# Gas central heating costs in Italy during winter



## VB1980

Hi there, I read lots of posts on the Internet about the cost of gas and electric in Italy, but would anyone be able to give me a rough idea of cost per month during the winter months if we use gas central heating? Also, what montha should I expect to run the heating from-to? Thanks


----------



## italy

sorry question is too vague.. i think you need to put in a bit more info..where in italy.. how high above sea level.. how far from coast... for instance we have temps of 28c day and around 18 nights.. down on the coats you can add another couple of degrees.. in the mountains of L'Aquila you can take off at least 10 c so you would need heating there now... a good system of getting an idea is that if you get your comune website they will have when heating in public buildings and condos is turned on..they also very often have average temps available.. 

further help would be needed regarding the type of house ..if its an old property with thick walls and not south facing then heating is a nightmare even though ambient temp might not look too low.. with mains gas you do have a very expensive choice hence most Italians if they can use other sources.. but they also seem to live in houses kept at very low temps..

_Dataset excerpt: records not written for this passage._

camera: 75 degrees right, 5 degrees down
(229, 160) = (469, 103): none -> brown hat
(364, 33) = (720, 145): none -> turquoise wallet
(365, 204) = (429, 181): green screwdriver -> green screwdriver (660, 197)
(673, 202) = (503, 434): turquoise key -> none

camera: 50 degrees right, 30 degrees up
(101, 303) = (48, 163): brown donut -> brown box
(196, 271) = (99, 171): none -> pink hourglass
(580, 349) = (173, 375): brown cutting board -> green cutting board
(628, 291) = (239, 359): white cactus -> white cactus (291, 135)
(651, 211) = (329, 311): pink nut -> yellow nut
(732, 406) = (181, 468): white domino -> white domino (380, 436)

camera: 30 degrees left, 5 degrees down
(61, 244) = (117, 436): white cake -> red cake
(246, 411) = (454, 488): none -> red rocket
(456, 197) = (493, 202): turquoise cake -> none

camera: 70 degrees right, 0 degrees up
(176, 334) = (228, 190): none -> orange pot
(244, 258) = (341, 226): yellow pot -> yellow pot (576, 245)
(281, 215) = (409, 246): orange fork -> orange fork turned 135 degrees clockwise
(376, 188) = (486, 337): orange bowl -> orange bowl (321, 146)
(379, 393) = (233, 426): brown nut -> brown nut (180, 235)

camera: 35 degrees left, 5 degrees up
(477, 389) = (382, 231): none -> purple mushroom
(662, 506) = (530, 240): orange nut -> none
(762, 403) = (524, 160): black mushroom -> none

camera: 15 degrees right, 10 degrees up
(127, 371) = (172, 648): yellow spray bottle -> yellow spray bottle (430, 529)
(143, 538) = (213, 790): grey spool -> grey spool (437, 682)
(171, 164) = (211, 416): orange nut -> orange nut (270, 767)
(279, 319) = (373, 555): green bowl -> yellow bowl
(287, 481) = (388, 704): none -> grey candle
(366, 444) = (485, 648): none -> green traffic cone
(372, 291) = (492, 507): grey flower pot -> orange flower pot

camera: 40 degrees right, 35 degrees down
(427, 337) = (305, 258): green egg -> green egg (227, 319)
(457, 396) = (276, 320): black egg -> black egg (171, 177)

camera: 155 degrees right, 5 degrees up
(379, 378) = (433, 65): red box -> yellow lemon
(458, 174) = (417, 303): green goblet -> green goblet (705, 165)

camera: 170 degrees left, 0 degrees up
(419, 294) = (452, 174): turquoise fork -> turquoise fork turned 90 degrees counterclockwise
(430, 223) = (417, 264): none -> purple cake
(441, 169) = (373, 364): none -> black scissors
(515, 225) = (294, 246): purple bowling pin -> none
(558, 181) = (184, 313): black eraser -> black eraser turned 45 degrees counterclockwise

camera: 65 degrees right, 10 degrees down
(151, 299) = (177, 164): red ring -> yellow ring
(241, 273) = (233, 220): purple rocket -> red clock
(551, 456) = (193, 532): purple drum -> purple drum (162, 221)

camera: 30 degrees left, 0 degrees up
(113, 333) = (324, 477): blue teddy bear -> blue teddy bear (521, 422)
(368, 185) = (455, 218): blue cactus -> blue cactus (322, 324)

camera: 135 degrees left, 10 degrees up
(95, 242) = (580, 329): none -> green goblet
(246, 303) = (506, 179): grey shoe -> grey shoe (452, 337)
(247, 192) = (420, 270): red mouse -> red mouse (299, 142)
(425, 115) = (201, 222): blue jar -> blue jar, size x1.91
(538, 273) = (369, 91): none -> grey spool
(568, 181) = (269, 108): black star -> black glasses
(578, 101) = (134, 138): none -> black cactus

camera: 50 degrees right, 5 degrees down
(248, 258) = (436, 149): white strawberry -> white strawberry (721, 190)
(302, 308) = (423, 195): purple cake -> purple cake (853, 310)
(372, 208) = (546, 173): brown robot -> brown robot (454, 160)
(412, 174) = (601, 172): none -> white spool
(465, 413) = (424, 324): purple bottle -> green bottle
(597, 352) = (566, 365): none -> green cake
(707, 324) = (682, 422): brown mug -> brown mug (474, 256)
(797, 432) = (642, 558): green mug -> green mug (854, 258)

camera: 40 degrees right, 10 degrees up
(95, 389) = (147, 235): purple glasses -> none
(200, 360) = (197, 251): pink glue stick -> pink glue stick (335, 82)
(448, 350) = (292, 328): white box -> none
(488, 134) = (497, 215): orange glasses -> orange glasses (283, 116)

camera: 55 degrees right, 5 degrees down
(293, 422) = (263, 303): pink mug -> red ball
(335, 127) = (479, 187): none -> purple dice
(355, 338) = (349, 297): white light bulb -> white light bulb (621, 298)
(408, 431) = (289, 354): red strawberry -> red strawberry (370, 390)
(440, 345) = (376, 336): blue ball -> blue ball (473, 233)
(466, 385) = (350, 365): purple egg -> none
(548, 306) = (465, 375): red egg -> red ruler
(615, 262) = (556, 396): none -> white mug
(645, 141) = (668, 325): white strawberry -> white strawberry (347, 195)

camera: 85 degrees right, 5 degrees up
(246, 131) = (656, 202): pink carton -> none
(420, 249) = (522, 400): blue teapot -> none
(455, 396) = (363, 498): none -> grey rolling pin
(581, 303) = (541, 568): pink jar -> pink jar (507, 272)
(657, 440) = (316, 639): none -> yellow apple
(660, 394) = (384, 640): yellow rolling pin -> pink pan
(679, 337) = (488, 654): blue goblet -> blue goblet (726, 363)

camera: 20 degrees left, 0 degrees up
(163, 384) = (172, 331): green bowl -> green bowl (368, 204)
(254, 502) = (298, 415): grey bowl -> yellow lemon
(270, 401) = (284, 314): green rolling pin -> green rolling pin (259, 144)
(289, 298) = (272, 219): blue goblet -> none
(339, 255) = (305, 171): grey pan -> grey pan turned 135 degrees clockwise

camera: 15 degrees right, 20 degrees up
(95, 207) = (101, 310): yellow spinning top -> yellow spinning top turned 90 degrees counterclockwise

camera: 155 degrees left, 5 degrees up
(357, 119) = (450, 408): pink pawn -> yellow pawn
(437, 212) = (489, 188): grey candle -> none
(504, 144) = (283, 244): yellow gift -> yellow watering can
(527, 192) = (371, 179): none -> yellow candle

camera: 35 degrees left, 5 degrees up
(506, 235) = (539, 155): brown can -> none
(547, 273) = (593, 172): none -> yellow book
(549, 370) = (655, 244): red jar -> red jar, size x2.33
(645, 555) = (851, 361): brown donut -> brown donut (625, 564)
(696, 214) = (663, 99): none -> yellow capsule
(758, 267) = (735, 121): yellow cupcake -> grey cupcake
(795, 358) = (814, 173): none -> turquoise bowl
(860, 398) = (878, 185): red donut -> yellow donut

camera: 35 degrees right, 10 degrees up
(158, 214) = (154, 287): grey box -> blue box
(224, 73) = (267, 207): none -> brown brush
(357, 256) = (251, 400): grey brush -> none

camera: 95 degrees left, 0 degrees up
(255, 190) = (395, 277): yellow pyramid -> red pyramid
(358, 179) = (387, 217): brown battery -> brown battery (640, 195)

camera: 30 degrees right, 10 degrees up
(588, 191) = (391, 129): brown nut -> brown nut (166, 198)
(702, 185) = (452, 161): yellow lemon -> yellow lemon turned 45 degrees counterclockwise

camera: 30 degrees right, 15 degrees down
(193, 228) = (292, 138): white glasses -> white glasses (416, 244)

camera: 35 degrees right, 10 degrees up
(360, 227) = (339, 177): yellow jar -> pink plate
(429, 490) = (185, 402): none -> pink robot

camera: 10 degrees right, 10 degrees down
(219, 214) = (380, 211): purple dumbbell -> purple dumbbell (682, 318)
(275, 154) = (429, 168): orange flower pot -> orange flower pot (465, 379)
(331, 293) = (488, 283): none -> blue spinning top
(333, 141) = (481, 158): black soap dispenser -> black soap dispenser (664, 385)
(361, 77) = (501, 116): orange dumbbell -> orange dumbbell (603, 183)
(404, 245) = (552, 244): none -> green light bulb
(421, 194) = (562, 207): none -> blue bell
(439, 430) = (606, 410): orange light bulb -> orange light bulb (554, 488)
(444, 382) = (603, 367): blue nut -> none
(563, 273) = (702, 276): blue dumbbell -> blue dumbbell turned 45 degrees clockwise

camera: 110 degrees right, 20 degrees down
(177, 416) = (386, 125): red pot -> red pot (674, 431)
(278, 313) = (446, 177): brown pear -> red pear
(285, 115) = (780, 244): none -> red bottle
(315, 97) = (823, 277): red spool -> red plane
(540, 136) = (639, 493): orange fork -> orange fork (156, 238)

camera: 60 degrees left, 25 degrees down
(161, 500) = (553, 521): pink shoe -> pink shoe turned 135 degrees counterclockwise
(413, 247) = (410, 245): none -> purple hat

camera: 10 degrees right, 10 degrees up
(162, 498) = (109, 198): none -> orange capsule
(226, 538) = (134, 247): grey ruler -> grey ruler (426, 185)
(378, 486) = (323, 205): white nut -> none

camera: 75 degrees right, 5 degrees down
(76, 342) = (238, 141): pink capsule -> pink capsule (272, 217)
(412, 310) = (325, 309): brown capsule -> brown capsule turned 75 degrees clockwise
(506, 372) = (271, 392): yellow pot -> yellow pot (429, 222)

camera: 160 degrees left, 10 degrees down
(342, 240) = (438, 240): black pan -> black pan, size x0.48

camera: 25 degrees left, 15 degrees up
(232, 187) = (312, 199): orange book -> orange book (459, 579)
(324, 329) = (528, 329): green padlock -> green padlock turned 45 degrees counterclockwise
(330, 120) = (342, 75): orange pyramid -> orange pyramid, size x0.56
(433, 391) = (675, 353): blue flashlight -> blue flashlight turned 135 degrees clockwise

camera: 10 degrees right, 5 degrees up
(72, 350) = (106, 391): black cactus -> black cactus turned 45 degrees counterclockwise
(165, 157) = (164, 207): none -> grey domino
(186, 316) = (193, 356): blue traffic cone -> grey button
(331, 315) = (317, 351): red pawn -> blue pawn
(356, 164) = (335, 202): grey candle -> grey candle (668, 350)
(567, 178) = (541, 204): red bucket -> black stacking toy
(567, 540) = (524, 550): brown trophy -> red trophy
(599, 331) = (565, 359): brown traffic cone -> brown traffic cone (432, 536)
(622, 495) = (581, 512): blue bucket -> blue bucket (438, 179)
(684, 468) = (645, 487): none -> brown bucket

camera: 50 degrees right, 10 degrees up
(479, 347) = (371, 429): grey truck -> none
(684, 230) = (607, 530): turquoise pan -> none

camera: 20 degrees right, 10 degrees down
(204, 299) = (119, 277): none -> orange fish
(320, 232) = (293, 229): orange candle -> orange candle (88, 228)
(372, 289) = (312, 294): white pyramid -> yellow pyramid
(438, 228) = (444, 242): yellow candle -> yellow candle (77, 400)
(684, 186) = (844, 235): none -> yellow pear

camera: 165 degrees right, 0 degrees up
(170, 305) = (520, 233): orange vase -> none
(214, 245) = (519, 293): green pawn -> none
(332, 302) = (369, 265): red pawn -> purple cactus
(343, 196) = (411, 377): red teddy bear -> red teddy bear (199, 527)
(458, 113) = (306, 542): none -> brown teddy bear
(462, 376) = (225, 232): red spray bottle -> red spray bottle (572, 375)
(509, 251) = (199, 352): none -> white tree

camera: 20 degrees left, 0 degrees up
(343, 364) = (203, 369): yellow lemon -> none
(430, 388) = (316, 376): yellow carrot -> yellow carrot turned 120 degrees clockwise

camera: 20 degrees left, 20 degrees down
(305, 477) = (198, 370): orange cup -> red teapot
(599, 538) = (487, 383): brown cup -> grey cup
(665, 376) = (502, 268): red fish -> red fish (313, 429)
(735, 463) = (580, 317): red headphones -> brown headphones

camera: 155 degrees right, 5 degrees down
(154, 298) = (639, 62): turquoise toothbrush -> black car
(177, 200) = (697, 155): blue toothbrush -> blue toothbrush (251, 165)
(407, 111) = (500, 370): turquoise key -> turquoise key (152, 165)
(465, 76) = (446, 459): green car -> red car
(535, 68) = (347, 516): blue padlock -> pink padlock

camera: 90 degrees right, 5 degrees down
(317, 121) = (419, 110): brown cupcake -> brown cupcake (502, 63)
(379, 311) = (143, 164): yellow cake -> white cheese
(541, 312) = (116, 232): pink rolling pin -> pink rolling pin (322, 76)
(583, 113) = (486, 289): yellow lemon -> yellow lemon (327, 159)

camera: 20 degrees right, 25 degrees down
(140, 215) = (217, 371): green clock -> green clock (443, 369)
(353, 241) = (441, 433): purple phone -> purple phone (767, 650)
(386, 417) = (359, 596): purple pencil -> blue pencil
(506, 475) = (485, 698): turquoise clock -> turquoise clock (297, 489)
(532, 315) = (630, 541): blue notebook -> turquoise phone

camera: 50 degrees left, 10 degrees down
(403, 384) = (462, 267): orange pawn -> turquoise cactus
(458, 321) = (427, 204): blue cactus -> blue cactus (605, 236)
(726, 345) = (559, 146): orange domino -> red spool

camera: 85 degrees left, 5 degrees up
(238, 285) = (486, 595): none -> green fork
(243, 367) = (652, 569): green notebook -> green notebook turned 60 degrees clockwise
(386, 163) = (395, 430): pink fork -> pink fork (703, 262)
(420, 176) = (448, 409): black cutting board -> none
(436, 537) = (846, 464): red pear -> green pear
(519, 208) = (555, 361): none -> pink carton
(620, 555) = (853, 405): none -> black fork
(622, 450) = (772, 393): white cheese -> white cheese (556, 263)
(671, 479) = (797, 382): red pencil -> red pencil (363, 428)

we would expect to pay here at the moment for a mixed type of heating on a 200 m sq habitable space house around 1500 euro for heating from late october through to start of may .. but this does not involve gas which would cost a lot more... our first house here had mains gas and that would have hardly paid the monthly bill.. it was very big though.. 500 m sq and high ceilings .. a nightmare to keep warm..


----------



## ACM

i live in a 2 bedroom quad-plex with 2 floors. it is hard to keep this place warm during the winter months. it starts to get fairly cold from Lazio all the way down south to Sicily around Dec. then that's where i usually turn my "central" heating. the cost for me for 500 liters is quite expensive; like around 380-400 USD. i'm going to use the heat from the AC unit instead because it will be a lot cheaper than what i pay for central heating.




VB1980 said:


> Hi there, I read lots of posts on the Internet about the cost of gas and electric in Italy, but would anyone be able to give me a rough idea of cost per month during the winter months if we use gas central heating? Also, what montha should I expect to run the heating from-to? Thanks


----------